Foreign textile & garment enterprises expand as domestic firms shrink
VietNamNet Bridge - The demand from Vietnam’s key export markets has decreased significantly, while the dollar has appreciated sharply, causing textile and garment export growth to slow down.

Vietnam, Vinatas, TPP, export turnover

Vietnam’s textile and garment export turnover has reached $12 billion this year, which represents a modest increase of 9 percent in comparison with the same period last year, a 3-year low, and much lower than the 19 percent growth rate last year.

More foreign owned factories 

Vinatas reported that the number of foreign invested garment & textile factories has been increasing dramatically as foreign investors have been flocking to Vietnam to take full advantage of the free trade agreements (FTAs) of which Vietnam is a member.

The Foreign Investment Agency (FIA) has confirmed that most of the large foreign direct investment (FDI) projects registered this year are in the textile & garment sector. 

These include the project registered by Hyosung Dong Nai which has investment capital of $660 million, one by Worldon Vietnam at $300 million and one by Lu Thai Vietnam at $160 million.

In late June, Binh Duong provincial authorities licensed Polytex Far Eastern Vietnam which plans to make synthetic fiber with capital of $274 million.

Textiles & garments are the key export item of Vietnam, with $24 billion worth of export turnover in 2014 and an expected $27-27.5 billion in 2015. 

However, there is a big problem that while foreign invested enterprises are expanding, Vietnamese firms have shrunk. 

According to Vinatas, Vietnamese enterprises made up only 27.5 percent of the $12 billion worth of export turnover, while the remaining was created by foreign invested enterprises (FIEs).

Vietnamese companies

Vinatas has confirmed that the number of orders from Vietnam’s key markets such as the EU and Japan is on the decrease.

Vinatas’ deputy chair Pham Xuan Hong said though garment companies still have enough orders until the third quarter of the year, there are not many ‘attractive jobs’ and most of the orders are small. 

Hong said though demand from the US has recovered well, the recovery cannot offset the decreasing demand from the EU and Japan.

“The problem sounds really serious,” Hong said. “While the export prices remain unchanged, the input costs have increased sharply.
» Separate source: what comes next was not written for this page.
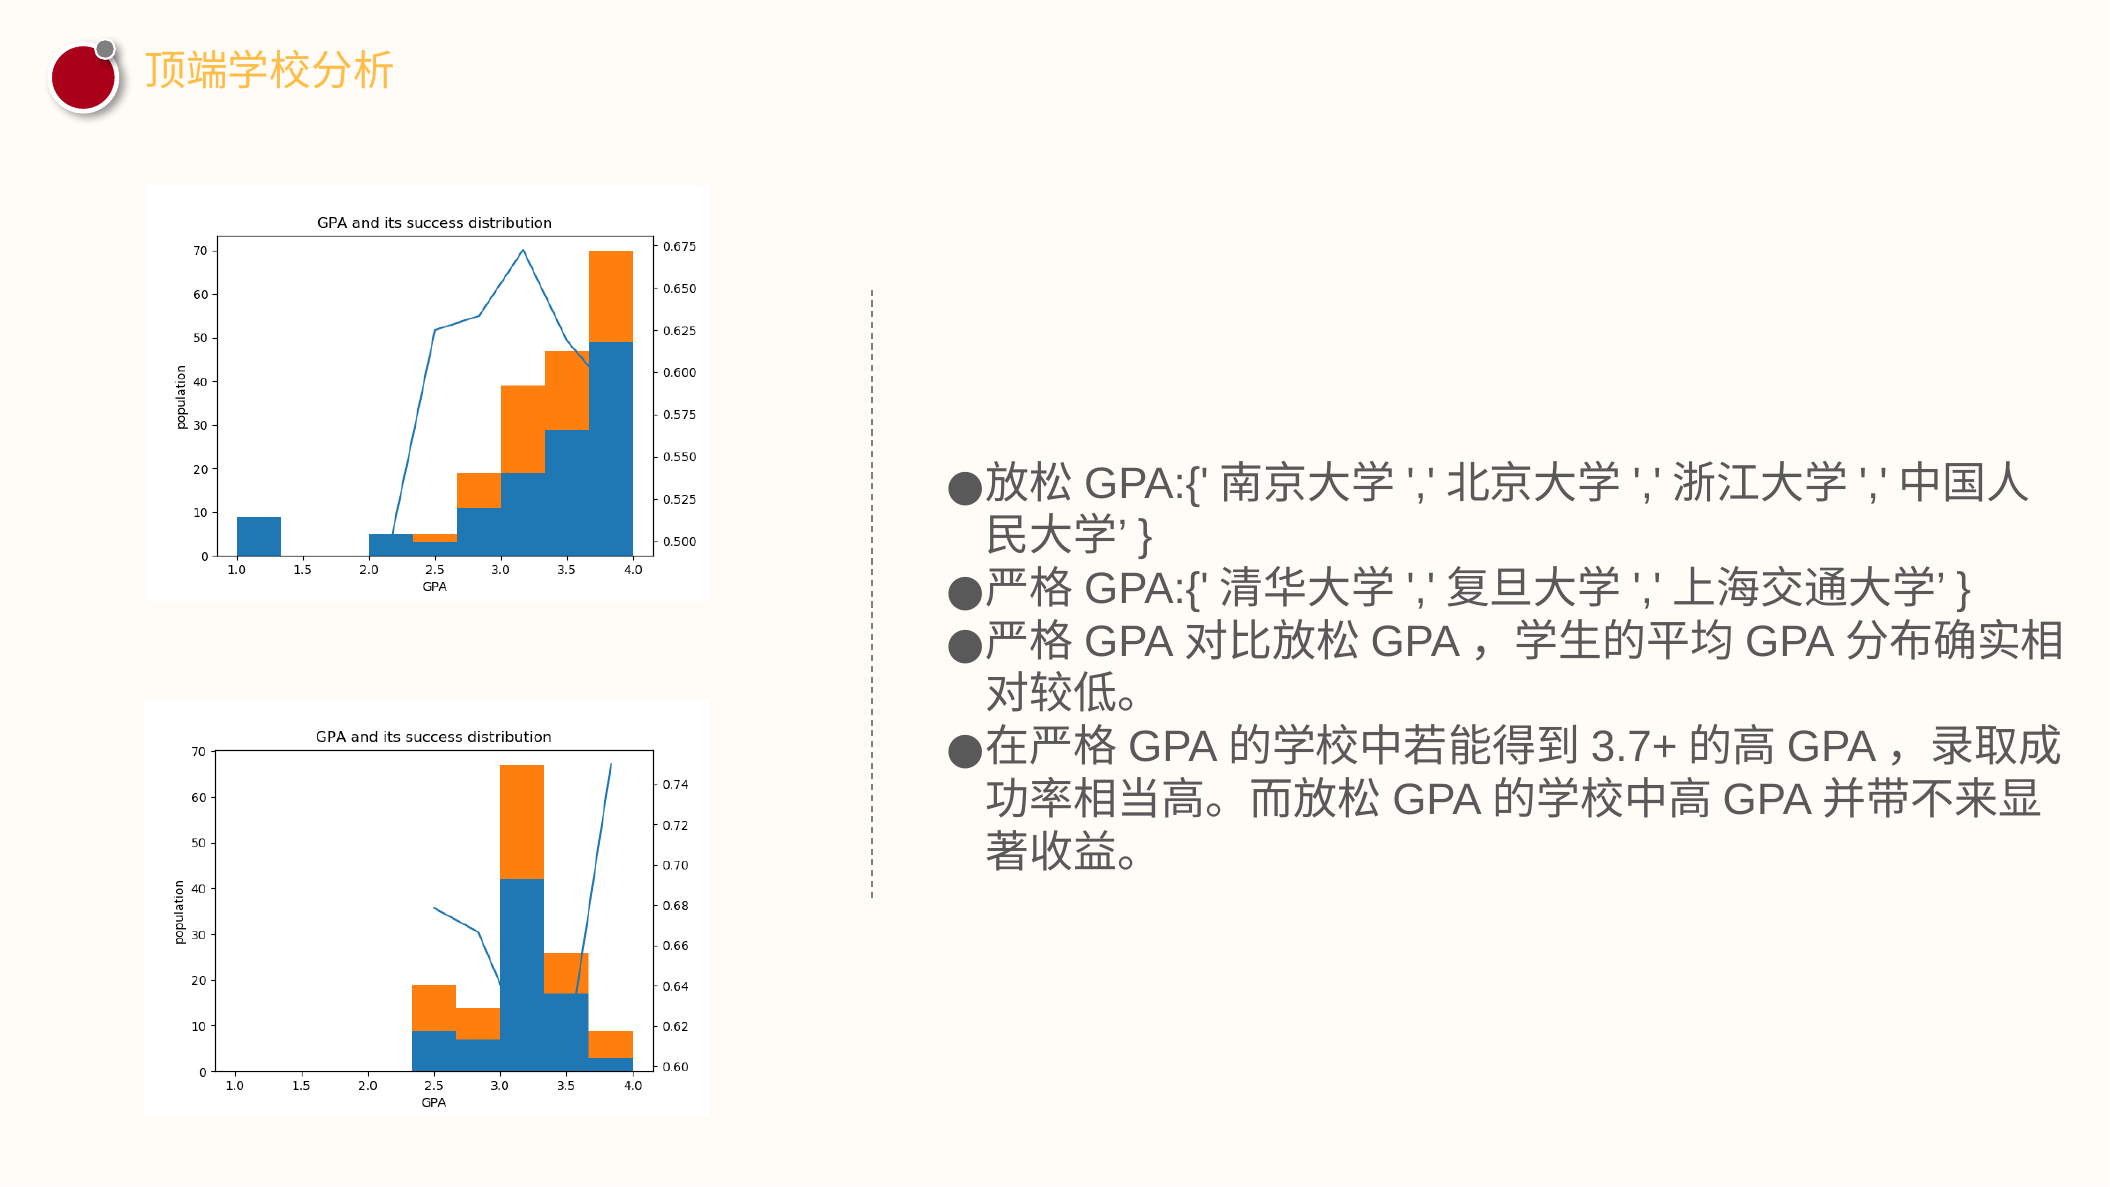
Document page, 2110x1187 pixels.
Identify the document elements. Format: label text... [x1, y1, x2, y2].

Meanwhile, more and more foreign manufacturers have come to Vietnam where they compete fiercely with Vietnamese enterprises.”

Le Quang Hung, chair of Garmex Sai Gon, said the stronger dollar has badly affected Vietnam’s exports to the EU and Japan.

“As the dollar gets stronger, Vietnam’s exports are more expensive,” he explained.

Hung also thinks the current difficulties will last until next year at least and the situation will heavily depend on the financial crisis in Greece.